YOUR INSTRUCTIONS: With the material below, print exactly the lines between the line holding "waste bin: none [930,668,1025,792]" and the line holding "mug: present [1108,294,1145,357]", inclusive. Add nothing else.

DATA PROVIDED:
★ ★ ★

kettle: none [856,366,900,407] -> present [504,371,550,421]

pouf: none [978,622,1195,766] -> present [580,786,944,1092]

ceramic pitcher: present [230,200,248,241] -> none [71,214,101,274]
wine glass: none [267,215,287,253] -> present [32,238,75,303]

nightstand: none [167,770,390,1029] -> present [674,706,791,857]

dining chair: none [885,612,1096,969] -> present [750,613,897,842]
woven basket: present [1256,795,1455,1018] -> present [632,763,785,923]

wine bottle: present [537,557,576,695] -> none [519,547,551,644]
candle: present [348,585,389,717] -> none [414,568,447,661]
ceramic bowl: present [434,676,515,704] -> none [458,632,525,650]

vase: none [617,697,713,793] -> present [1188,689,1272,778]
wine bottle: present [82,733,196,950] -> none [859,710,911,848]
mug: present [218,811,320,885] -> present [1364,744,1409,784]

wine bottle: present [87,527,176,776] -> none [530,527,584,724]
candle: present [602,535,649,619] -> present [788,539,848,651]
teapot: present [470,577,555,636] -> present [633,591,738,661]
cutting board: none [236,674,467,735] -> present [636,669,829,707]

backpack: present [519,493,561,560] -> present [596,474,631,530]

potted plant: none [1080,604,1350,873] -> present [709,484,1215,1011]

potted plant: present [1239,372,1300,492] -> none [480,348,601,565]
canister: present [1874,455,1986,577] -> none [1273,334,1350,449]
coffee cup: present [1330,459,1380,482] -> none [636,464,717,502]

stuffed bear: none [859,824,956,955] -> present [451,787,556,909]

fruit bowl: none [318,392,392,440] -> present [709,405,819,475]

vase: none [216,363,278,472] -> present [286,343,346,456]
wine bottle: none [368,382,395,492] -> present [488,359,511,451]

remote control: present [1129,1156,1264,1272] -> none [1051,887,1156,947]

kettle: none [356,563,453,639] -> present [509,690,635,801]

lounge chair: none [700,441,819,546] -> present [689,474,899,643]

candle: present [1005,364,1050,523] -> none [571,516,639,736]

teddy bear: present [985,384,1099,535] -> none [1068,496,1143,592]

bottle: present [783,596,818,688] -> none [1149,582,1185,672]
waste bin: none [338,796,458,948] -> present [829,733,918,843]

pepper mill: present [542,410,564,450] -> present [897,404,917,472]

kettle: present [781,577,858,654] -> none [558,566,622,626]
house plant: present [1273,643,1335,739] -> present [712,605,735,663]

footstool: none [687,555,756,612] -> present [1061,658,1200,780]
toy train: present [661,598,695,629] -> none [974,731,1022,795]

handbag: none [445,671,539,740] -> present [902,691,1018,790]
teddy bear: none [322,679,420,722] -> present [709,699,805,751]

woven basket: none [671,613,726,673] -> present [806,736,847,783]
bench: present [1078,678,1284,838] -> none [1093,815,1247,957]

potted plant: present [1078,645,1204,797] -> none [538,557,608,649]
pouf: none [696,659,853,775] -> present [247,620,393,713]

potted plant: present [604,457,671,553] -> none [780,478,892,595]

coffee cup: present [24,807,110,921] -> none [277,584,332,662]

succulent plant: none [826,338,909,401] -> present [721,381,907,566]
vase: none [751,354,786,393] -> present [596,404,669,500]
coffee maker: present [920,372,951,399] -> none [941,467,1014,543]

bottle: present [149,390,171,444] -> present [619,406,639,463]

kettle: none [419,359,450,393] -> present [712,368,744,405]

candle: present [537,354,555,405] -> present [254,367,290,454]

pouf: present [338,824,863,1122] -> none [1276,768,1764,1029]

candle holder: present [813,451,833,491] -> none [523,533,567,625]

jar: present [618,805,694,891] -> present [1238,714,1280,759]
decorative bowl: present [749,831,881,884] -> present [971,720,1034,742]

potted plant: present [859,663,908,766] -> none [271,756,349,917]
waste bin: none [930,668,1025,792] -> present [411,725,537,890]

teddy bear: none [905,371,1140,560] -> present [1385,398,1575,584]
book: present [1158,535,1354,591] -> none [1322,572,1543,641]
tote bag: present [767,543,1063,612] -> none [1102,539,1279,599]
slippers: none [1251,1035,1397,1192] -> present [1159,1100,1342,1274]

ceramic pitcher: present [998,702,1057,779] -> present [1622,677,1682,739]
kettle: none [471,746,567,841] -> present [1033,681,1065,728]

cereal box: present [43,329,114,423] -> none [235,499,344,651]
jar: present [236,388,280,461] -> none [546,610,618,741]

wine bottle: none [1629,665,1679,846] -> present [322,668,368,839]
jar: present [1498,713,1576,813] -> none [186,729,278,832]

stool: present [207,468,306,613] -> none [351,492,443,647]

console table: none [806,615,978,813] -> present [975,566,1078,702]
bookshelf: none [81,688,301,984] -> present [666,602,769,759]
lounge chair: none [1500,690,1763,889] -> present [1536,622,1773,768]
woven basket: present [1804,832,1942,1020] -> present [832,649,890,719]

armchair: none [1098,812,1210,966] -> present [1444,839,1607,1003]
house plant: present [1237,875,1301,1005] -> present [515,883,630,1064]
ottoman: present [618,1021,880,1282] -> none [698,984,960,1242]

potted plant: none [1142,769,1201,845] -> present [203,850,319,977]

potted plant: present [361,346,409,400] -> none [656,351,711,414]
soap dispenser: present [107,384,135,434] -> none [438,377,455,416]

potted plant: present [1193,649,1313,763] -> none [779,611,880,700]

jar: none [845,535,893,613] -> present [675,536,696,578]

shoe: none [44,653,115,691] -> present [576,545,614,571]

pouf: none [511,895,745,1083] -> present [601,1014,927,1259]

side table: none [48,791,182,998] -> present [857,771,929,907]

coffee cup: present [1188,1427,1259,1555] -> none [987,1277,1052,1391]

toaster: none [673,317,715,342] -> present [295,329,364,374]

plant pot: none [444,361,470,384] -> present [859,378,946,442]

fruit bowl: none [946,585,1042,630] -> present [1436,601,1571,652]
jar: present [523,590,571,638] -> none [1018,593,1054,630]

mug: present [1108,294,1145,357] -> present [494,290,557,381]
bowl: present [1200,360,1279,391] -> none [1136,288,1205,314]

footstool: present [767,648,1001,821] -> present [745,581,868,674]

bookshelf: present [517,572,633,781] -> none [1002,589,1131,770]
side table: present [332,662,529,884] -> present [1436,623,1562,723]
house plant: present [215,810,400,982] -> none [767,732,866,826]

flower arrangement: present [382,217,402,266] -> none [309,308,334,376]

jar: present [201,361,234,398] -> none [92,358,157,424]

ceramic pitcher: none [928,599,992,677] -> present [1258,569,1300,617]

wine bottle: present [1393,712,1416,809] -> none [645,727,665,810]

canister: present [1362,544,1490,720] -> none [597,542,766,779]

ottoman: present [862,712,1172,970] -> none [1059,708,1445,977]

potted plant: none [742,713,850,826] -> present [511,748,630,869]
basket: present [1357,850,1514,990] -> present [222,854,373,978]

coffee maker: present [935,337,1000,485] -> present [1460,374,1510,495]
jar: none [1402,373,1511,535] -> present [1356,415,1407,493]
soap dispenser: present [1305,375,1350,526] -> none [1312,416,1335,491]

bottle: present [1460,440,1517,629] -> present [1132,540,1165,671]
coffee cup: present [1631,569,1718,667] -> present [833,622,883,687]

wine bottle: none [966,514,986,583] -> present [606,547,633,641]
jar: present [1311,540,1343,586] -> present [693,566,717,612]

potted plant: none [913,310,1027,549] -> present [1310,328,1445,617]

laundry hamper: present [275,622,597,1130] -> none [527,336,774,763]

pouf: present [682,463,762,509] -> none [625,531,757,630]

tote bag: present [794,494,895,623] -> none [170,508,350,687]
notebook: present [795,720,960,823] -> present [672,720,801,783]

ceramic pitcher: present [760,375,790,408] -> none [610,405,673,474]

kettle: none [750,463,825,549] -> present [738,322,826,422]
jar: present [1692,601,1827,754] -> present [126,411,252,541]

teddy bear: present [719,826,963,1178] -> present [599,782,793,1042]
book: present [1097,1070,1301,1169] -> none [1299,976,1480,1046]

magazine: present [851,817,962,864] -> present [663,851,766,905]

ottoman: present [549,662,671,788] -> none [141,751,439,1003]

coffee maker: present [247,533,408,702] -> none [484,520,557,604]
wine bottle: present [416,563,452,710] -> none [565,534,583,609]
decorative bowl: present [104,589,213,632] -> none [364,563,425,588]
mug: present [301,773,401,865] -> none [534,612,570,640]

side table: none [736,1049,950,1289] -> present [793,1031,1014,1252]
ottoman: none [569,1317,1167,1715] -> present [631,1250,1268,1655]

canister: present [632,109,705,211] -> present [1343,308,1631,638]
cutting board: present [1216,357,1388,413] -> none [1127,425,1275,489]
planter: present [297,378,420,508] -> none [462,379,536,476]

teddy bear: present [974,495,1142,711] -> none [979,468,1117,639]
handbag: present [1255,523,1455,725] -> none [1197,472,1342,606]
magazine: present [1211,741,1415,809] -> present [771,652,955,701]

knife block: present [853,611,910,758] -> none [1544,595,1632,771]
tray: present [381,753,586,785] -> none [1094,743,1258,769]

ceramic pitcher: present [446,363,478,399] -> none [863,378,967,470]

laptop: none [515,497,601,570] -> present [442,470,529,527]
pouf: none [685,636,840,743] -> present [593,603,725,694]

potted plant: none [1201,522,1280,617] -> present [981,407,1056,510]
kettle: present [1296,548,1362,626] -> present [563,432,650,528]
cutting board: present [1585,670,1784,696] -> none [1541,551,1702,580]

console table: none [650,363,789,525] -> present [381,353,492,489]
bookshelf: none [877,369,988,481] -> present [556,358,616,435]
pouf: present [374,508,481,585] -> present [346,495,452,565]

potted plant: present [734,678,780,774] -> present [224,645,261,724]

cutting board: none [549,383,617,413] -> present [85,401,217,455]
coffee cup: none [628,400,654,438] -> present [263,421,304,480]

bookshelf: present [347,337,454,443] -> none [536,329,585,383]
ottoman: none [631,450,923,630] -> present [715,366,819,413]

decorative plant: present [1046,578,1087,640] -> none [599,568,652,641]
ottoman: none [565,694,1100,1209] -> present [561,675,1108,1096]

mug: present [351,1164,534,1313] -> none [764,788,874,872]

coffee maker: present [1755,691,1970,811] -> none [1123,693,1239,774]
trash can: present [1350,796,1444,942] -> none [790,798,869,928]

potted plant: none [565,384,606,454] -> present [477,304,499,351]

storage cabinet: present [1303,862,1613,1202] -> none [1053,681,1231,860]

★ ★ ★

TASK RESPONSE:
waste bin: none [930,668,1025,792] -> present [411,725,537,890]

teddy bear: none [905,371,1140,560] -> present [1385,398,1575,584]
book: present [1158,535,1354,591] -> none [1322,572,1543,641]
tote bag: present [767,543,1063,612] -> none [1102,539,1279,599]
slippers: none [1251,1035,1397,1192] -> present [1159,1100,1342,1274]

ceramic pitcher: present [998,702,1057,779] -> present [1622,677,1682,739]
kettle: none [471,746,567,841] -> present [1033,681,1065,728]

cereal box: present [43,329,114,423] -> none [235,499,344,651]
jar: present [236,388,280,461] -> none [546,610,618,741]

wine bottle: none [1629,665,1679,846] -> present [322,668,368,839]
jar: present [1498,713,1576,813] -> none [186,729,278,832]

stool: present [207,468,306,613] -> none [351,492,443,647]

console table: none [806,615,978,813] -> present [975,566,1078,702]
bookshelf: none [81,688,301,984] -> present [666,602,769,759]
lounge chair: none [1500,690,1763,889] -> present [1536,622,1773,768]
woven basket: present [1804,832,1942,1020] -> present [832,649,890,719]

armchair: none [1098,812,1210,966] -> present [1444,839,1607,1003]
house plant: present [1237,875,1301,1005] -> present [515,883,630,1064]
ottoman: present [618,1021,880,1282] -> none [698,984,960,1242]

potted plant: none [1142,769,1201,845] -> present [203,850,319,977]

potted plant: present [361,346,409,400] -> none [656,351,711,414]
soap dispenser: present [107,384,135,434] -> none [438,377,455,416]

potted plant: present [1193,649,1313,763] -> none [779,611,880,700]

jar: none [845,535,893,613] -> present [675,536,696,578]

shoe: none [44,653,115,691] -> present [576,545,614,571]

pouf: none [511,895,745,1083] -> present [601,1014,927,1259]

side table: none [48,791,182,998] -> present [857,771,929,907]

coffee cup: present [1188,1427,1259,1555] -> none [987,1277,1052,1391]

toaster: none [673,317,715,342] -> present [295,329,364,374]

plant pot: none [444,361,470,384] -> present [859,378,946,442]

fruit bowl: none [946,585,1042,630] -> present [1436,601,1571,652]
jar: present [523,590,571,638] -> none [1018,593,1054,630]

mug: present [1108,294,1145,357] -> present [494,290,557,381]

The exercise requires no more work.